CN nodes in shared data with replication_factor

We have a problem that if one CN goes down any query stops to process with message

SQL Error [1064] [42000]: Backend node not found. Check if any backend node is down.backend: [starrocks-be-2.starrocks-be-search.starrocks.svc.cluster.local alive: false inBlacklist: false] [starrocks-be-0.starrocks-be-search.starrocks.svc.cluster.local alive: false inBlacklist: false] [starrocks-be-4.starrocks-be-search.starrocks.svc.cluster.local alive: false inBlacklist: false] [starrocks-be-5.starrocks-be-search.starrocks.svc.cluster.local alive: false inBlacklist: false] [starrocks-be-3.starrocks-be-search.starrocks.svc.cluster.local alive: false inBlacklist: false] [starrocks-be-1.starrocks-be-search.starrocks.svc.cluster.local alive: false inBlacklist: false] [starrocks-cn-7.starrocks-cn-search.starrocks.svc.cluster.local alive: true inBlacklist: false] [starrocks-cn-6.starrocks-cn-search.starrocks.svc.cluster.local alive: true inBlacklist: false] [starrocks-cn-5.starrocks-cn-search.starrocks.svc.cluster.local alive: true inBlacklist: false] [starrocks-cn-4.starrocks-cn-search.starrocks.svc.cluster.local alive: false inBlacklist: false] [starrocks-cn-3.starrocks-cn-search.starrocks.svc.cluster.local alive: true inBlacklist: false] [starrocks-cn-2.starrocks-cn-search.starrocks.svc.cluster.local alive: true inBlacklist: false] [starrocks-cn-9.starrocks-cn-search.starrocks.svc.cluster.local alive: true inBlacklist: true] [starrocks-cn-0.starrocks-cn-search.starrocks.svc.cluster.local alive: true inBlacklist: false] [starrocks-cn-8.starrocks-cn-search.starrocks.svc.cluster.local alive: true inBlacklist: false] [starrocks-cn-1.starrocks-cn-search.starrocks.svc.cluster.local alive: true inBlacklist: false]

Should we set replication_factor for local table cache? e.g. 2 or 3 to stay alive while one node goes down?

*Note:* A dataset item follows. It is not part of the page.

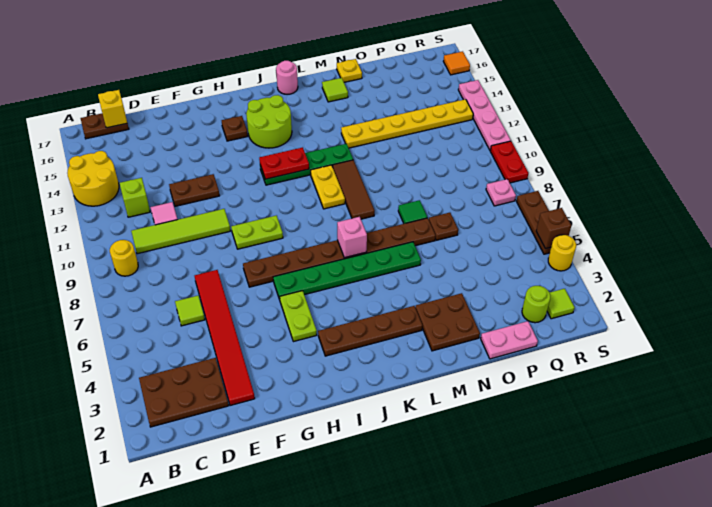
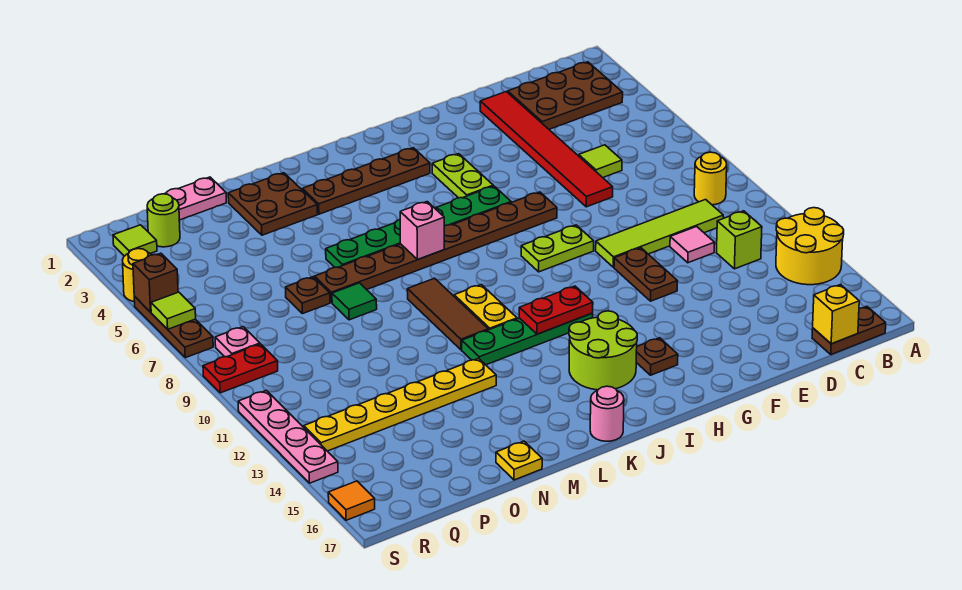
brown 1x2 plate [169,174,220,206] -> brown 1x2 plate turned to [614,248,678,301]
lime 1x1 tile [322,78,348,102] -> lime 1x1 tile moved to [151,292,196,329]
red 1x2 plate [490,141,528,183] -> red 1x2 plate turned to [203,344,278,393]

Does replication_factor is working with shared data? If CN is stateless and can be replaced with any other CN why this error can happen?

Replication_factor for shared data architecture is hard coded to 1 since S3 will guarantee data availability. As far as the query itself and it stopped, what type of query was it?

Just a simple query, after CN terminated StarRocks can’t process query until node restarts

That would be a different issue that storage availability. Are you using the operator?

Yes, latest 1.9.0

It seems that FE require all CN nodes available to process queries

  1. All CN nodes are running
  2. Queries works without errors
  3. Terminate pod. e.g. latest that process query by CPU metrics
  4. Queries return errors while pod restarts
  5. After pod goes to running state all works again

Same thing here. This has been happening going all the way back to Apache Impala (original source). When a CN goes away when there’s a query mid-flight, this one fails instead of being rescheduled. I would think that instead of retrying the entire query, perhaps the failed fragments can be retried.